Dataset entries:

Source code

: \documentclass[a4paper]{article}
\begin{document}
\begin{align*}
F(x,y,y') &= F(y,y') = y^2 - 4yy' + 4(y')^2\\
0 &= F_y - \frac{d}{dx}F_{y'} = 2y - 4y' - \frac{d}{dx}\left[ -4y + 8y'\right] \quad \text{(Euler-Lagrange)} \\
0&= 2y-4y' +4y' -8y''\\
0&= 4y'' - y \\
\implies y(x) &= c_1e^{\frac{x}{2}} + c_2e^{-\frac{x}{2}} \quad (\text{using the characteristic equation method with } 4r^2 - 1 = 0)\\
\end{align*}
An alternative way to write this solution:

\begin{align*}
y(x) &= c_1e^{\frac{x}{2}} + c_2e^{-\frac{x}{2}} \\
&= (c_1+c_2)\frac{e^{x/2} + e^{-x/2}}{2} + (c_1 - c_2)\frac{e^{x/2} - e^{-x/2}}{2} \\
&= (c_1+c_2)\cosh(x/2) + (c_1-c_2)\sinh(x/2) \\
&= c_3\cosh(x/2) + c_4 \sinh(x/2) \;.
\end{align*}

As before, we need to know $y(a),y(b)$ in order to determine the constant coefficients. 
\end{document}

- Problem details: Return the lines above exactly, keeping every word.

- Task result:
Source code

: \documentclass[a4paper]{article}
\begin{document}
\begin{align*}
F(x,y,y') &= F(y,y') = y^2 - 4yy' + 4(y')^2\\
0 &= F_y - \frac{d}{dx}F_{y'} = 2y - 4y' - \frac{d}{dx}\left[ -4y + 8y'\right] \quad \text{(Euler-Lagrange)} \\
0&= 2y-4y' +4y' -8y''\\
0&= 4y'' - y \\
\implies y(x) &= c_1e^{\frac{x}{2}} + c_2e^{-\frac{x}{2}} \quad (\text{using the characteristic equation method with } 4r^2 - 1 = 0)\\
\end{align*}
An alternative way to write this solution:

\begin{align*}
y(x) &= c_1e^{\frac{x}{2}} + c_2e^{-\frac{x}{2}} \\
&= (c_1+c_2)\frac{e^{x/2} + e^{-x/2}}{2} + (c_1 - c_2)\frac{e^{x/2} - e^{-x/2}}{2} \\
&= (c_1+c_2)\cosh(x/2) + (c_1-c_2)\sinh(x/2) \\
&= c_3\cosh(x/2) + c_4 \sinh(x/2) \;.
\end{align*}

As before, we need to know $y(a),y(b)$ in order to determine the constant coefficients. 
\end{document}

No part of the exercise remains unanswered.